Fri 31 Aug 2018

Enforcement of awards in the employment tribunal

When it comes to pursuing a claim in the employment tribunal the primary remedy for claimants is usually financial compensation.  Even in the unlikely event that reinstatement or reengagement are ordered, there is usually an element of financial compensation included in the form of loss of wages in the period between dismissal and the reinstatement or reengagement taking effect.  Yet the employment tribunal does not have the power to enforce the awards it makes - instead enforcement needs to be done via the civil courts.

The difficulties of enforcement, and the significant number of awards that remain unpaid, meant that this issue was one of those considered in the Taylor Review last year.  The Review made a number of recommendations including a naming and shaming scheme for employers that do not pay up and that the process of recovery should be simplified without the need for additional court proceedings, form filling or fee payment.  The UK Government has agreed in principle with these recommendations.

In AA v Secretary of State for Business, Energy and Industrial Strategy and the Commission for Equality and Human Rights (CEHR), the claimant had been unable to recover an award made to her by an Employment Tribunal in Glasgow.  She petitioned the Court of Session arguing that, by failing to make statutory provision for the granting of diligence on the dependence (freezing of assets) by an Employment Tribunal, the UK is in breach of its Community law obligation to provide her with a remedy for her harassment claim that is compliant with the principles of effectiveness and equivalence.  She sought compensation for that breach.  The CEHR entered the petition procedure in support of the petitioner.

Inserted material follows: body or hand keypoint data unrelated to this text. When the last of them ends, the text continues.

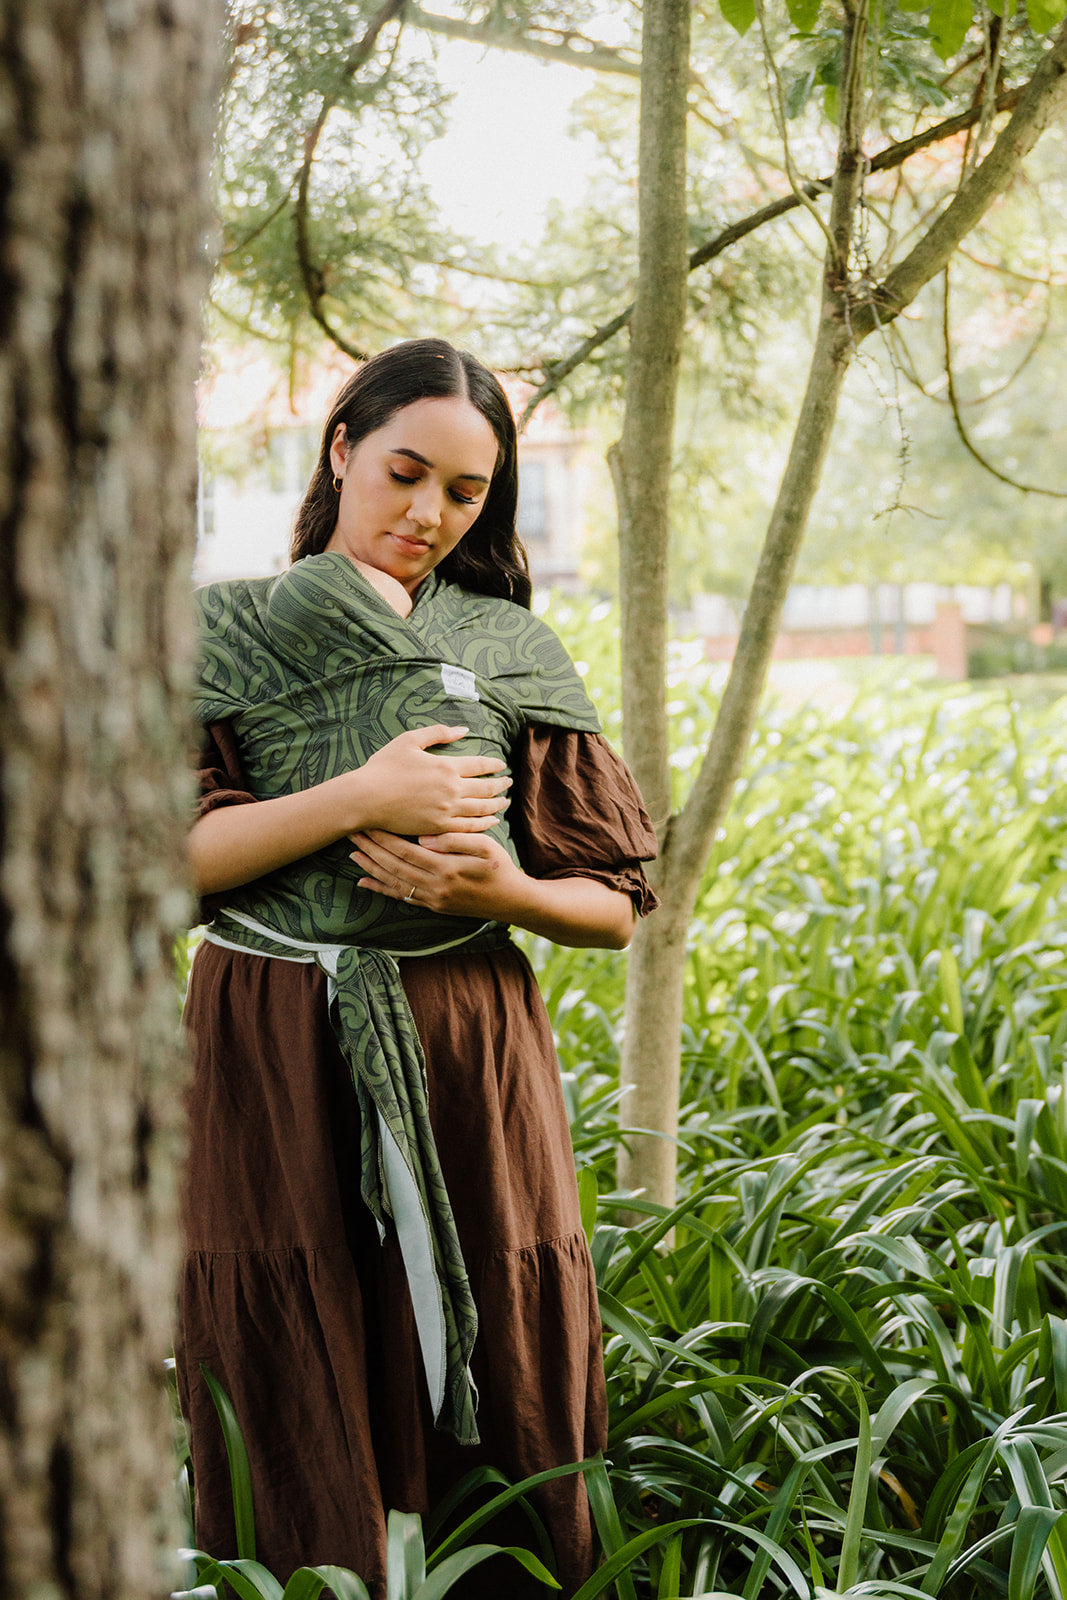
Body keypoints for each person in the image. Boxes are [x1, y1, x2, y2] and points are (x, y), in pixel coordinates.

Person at [177, 338, 658, 1600]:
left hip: (463, 1032)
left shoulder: (506, 646)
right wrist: (362, 794)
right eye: (403, 472)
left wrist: (495, 889)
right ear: (340, 450)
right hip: (272, 1031)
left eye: (463, 493)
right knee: (290, 1314)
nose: (426, 514)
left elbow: (609, 908)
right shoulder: (222, 633)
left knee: (489, 1330)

By way of background, the petitioner had successfully brought proceedings for harassment on the grounds of sex, race and religion and was awarded £75,000 in damages.  Before she received payment of the award it came to light that her employer's business was to close and its funds were to transfer to another entity defeating the award that had been made to her. The EU principle of effectiveness is that procedural requirements for raising actions to enforce EU rights cannot be so excessively difficult as to render exercise of that right practically impossible.  The principle of equivalence is that rules put in place to implement EU law should be no less favourable than those governing similar domestic actions.

The Court of Session dismissed the petition.  The petitioner could have raised an action for diligence in the Sheriff Court or the Court of Session at the time she commenced proceedings in the Employment Tribunal.  The fact that she had to raise those proceedings in a different court and incur some expense in doing so did not render exercise of her EU rights excessively difficult or impossible.  The Court also rejected her argument that the principle of equivalence had been breached on the basis that interim protection was available to her (albeit by way of a separate action) whether she was raising a claim based on EU or domestic rights.

This decision does not sit comfortably with the recommendations of the Taylor Review. However, until some action is taken to implement those recommendations respondents to tribunal claims need to be aware that claimants may raise separate court actions to obtain security over the sums claimed.